JOB ITEM: Each record must be retyped word for word.

PROVIDED DATA:

──────

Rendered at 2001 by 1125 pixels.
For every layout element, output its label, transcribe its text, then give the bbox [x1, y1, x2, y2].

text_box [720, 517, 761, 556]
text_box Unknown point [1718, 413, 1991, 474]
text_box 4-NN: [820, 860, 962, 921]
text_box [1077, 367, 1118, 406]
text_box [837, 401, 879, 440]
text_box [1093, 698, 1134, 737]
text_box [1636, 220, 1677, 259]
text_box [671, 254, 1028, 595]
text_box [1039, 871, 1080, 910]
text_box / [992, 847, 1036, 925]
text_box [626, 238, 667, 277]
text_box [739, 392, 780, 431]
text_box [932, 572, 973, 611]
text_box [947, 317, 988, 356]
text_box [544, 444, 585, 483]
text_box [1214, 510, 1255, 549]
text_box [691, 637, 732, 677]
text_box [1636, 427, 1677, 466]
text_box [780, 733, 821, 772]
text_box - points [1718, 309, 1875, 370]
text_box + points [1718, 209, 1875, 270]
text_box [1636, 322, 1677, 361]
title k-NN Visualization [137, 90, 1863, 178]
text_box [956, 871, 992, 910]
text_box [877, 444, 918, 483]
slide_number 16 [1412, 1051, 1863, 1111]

──────

ANSWER FOR THIS EXERCISE:
Rendered at 2001 by 1125 pixels.
For every layout element, output its label, transcribe its text, then give the bbox [x1, y1, x2, y2].

text_box [720, 517, 761, 556]
text_box Unknown point [1718, 413, 1991, 474]
text_box 4-NN: [820, 860, 962, 921]
text_box [1077, 367, 1118, 406]
text_box [837, 401, 879, 440]
text_box [1093, 698, 1134, 737]
text_box [1636, 220, 1677, 259]
text_box [671, 254, 1028, 595]
text_box [1039, 871, 1080, 910]
text_box / [992, 847, 1036, 925]
text_box [626, 238, 667, 277]
text_box [739, 392, 780, 431]
text_box [932, 572, 973, 611]
text_box [947, 317, 988, 356]
text_box [544, 444, 585, 483]
text_box [1214, 510, 1255, 549]
text_box [691, 637, 732, 677]
text_box [1636, 427, 1677, 466]
text_box [780, 733, 821, 772]
text_box - points [1718, 309, 1875, 370]
text_box + points [1718, 209, 1875, 270]
text_box [1636, 322, 1677, 361]
title k-NN Visualization [137, 90, 1863, 178]
text_box [956, 871, 992, 910]
text_box [877, 444, 918, 483]
slide_number 16 [1412, 1051, 1863, 1111]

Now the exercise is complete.